(Collected data)

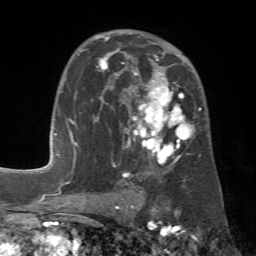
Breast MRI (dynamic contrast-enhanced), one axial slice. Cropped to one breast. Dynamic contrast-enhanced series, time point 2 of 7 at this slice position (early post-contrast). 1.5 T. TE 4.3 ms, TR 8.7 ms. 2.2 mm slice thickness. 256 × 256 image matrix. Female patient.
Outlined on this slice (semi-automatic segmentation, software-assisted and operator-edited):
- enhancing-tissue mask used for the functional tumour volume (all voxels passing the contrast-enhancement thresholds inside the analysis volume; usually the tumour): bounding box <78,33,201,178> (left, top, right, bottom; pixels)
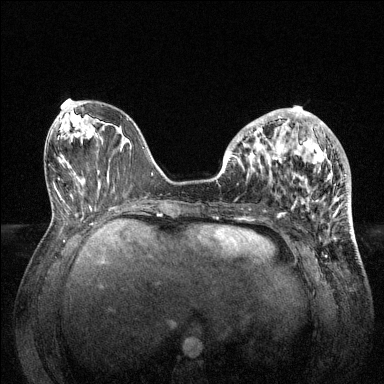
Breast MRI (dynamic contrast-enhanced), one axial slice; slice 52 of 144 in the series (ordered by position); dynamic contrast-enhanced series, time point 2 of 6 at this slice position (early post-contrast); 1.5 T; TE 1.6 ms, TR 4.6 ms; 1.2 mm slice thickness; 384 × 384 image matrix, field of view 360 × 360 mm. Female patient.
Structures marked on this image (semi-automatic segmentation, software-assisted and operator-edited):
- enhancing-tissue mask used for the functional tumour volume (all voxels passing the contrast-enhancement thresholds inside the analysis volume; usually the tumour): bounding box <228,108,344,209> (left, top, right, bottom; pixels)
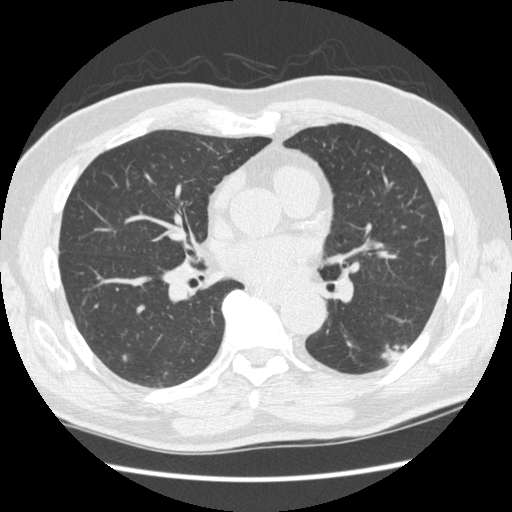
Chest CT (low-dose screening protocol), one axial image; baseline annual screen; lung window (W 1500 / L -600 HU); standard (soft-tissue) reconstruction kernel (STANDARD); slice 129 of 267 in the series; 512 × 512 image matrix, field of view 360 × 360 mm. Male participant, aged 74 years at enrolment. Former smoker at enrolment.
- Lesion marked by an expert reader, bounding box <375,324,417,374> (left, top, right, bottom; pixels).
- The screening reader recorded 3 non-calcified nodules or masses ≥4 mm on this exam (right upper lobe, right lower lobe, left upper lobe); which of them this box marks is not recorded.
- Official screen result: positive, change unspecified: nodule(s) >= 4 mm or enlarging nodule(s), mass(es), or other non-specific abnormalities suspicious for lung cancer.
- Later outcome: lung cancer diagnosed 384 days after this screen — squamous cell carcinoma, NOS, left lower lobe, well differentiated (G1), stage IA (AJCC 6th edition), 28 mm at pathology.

What to produce
Retype all the data exactly, please, without pictures.

Solution to this exercise
Breast MRI (dynamic contrast-enhanced), one axial slice. Cropped to one breast. Dynamic contrast-enhanced series, time point 2 of 7 at this slice position (early post-contrast). 1.5 T. TE 4.3 ms, TR 8.7 ms. 2.2 mm slice thickness. 256 × 256 image matrix. Female patient.
Outlined on this slice (semi-automatic segmentation, software-assisted and operator-edited):
- enhancing-tissue mask used for the functional tumour volume (all voxels passing the contrast-enhancement thresholds inside the analysis volume; usually the tumour): bounding box <78,33,201,178> (left, top, right, bottom; pixels)
Breast MRI (dynamic contrast-enhanced), one axial slice; slice 52 of 144 in the series (ordered by position); dynamic contrast-enhanced series, time point 2 of 6 at this slice position (early post-contrast); 1.5 T; TE 1.6 ms, TR 4.6 ms; 1.2 mm slice thickness; 384 × 384 image matrix, field of view 360 × 360 mm. Female patient.
Structures marked on this image (semi-automatic segmentation, software-assisted and operator-edited):
- enhancing-tissue mask used for the functional tumour volume (all voxels passing the contrast-enhancement thresholds inside the analysis volume; usually the tumour): bounding box <228,108,344,209> (left, top, right, bottom; pixels)
Chest CT (low-dose screening protocol), one axial image; baseline annual screen; lung window (W 1500 / L -600 HU); standard (soft-tissue) reconstruction kernel (STANDARD); slice 129 of 267 in the series; 512 × 512 image matrix, field of view 360 × 360 mm. Male participant, aged 74 years at enrolment. Former smoker at enrolment.
- Lesion marked by an expert reader, bounding box <375,324,417,374> (left, top, right, bottom; pixels).
- The screening reader recorded 3 non-calcified nodules or masses ≥4 mm on this exam (right upper lobe, right lower lobe, left upper lobe); which of them this box marks is not recorded.
- Official screen result: positive, change unspecified: nodule(s) >= 4 mm or enlarging nodule(s), mass(es), or other non-specific abnormalities suspicious for lung cancer.
- Later outcome: lung cancer diagnosed 384 days after this screen — squamous cell carcinoma, NOS, left lower lobe, well differentiated (G1), stage IA (AJCC 6th edition), 28 mm at pathology.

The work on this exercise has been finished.